=== Section Start ===
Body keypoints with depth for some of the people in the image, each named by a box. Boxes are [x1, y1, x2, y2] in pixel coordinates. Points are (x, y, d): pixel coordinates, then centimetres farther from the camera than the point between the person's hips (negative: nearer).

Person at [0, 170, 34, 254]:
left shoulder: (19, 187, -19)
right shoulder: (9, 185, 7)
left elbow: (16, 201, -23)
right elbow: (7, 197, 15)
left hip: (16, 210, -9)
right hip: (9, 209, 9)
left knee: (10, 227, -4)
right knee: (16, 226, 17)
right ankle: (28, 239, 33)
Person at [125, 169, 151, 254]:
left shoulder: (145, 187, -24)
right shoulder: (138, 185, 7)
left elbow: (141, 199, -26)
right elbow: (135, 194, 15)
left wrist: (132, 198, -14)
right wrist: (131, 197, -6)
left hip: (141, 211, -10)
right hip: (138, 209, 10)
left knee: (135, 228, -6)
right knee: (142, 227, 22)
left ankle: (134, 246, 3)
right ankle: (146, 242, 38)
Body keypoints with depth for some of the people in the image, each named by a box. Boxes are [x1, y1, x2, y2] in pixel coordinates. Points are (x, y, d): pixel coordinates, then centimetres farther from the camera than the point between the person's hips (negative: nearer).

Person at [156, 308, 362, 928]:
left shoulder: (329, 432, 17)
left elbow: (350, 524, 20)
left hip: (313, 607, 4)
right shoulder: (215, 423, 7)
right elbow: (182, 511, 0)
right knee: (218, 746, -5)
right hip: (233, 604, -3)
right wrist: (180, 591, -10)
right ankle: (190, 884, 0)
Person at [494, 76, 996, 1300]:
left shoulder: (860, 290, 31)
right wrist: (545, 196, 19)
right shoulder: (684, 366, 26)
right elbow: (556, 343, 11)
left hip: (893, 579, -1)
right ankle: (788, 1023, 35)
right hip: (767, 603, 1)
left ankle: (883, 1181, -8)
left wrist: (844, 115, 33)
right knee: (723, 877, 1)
=== Section End ===
=== Section Start ===
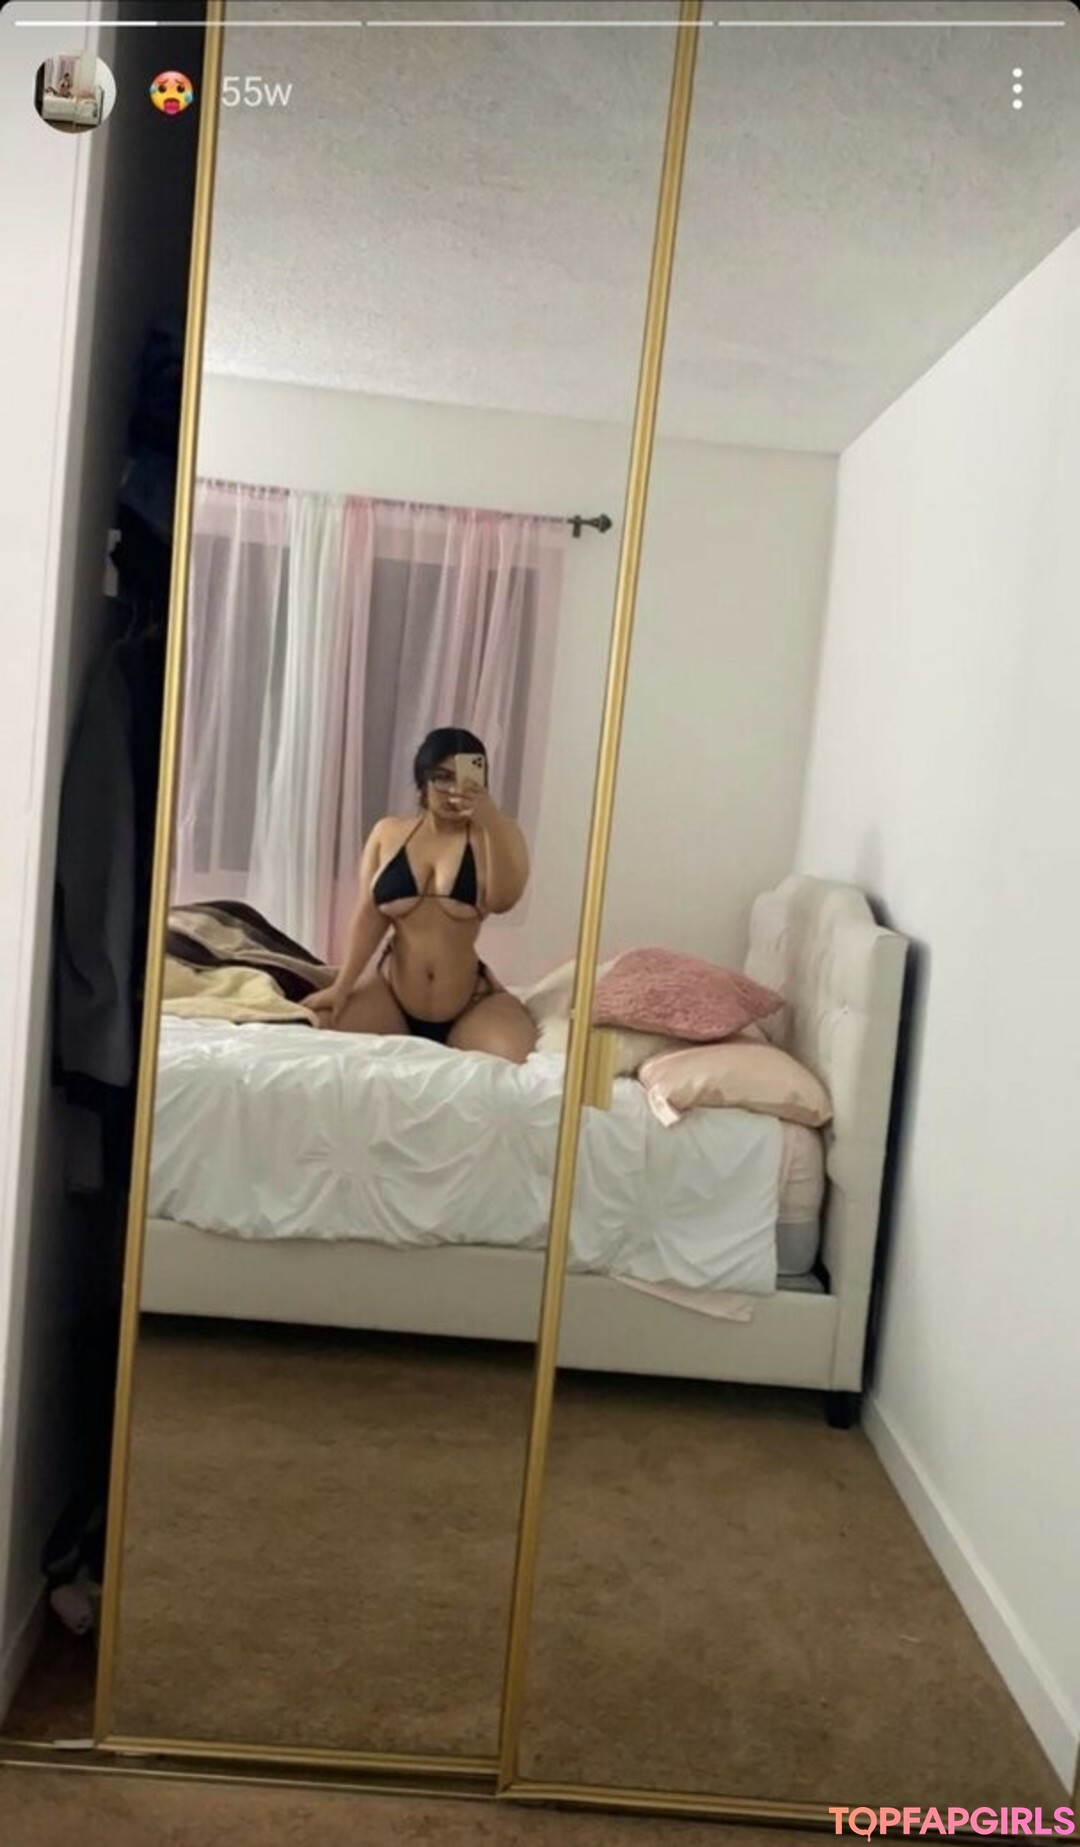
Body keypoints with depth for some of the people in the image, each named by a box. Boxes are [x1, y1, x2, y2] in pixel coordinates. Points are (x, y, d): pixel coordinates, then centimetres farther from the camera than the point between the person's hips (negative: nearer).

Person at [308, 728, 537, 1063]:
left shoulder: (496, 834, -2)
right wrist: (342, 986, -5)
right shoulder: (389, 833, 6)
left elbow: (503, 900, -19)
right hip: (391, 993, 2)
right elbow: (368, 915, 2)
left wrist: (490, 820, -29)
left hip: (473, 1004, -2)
=== Section End ===
* **Work instructions**: Going back over the entries above, copy word for word every line from the one that has "left wrist: (132, 198, -14)" on through the one that has "right ankle: (146, 242, 38)".

* **Response**:
left wrist: (132, 198, -14)
right wrist: (131, 197, -6)
left hip: (141, 211, -10)
right hip: (138, 209, 10)
left knee: (135, 228, -6)
right knee: (142, 227, 22)
left ankle: (134, 246, 3)
right ankle: (146, 242, 38)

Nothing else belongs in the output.